» **PROBLEM DETAILS**:
Write out, word for word, every line in the data below from the one containing "We can see that" to the one containing "register given a special", both of them included.

» **SUPPLIED DATA**:

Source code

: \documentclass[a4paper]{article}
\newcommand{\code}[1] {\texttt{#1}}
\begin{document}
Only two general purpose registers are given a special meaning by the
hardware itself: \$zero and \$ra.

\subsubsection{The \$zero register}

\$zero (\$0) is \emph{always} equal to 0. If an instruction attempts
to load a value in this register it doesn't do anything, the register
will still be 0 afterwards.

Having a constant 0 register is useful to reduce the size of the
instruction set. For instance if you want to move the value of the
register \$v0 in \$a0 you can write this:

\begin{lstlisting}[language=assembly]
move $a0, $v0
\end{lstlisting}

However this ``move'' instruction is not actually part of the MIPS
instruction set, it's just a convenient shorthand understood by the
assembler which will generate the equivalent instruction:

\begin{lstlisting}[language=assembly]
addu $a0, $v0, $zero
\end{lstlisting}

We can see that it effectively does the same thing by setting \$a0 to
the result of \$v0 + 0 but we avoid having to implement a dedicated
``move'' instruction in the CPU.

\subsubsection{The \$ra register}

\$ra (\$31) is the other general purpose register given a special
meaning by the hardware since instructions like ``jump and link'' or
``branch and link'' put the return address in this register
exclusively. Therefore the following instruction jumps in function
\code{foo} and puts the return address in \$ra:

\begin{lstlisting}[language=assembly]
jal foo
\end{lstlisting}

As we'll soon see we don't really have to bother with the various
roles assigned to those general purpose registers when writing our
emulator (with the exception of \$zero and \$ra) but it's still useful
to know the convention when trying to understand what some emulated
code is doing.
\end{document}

» **WRITTEN RESPONSE**:
We can see that it effectively does the same thing by setting \$a0 to
the result of \$v0 + 0 but we avoid having to implement a dedicated
``move'' instruction in the CPU.

\subsubsection{The \$ra register}

\$ra (\$31) is the other general purpose register given a special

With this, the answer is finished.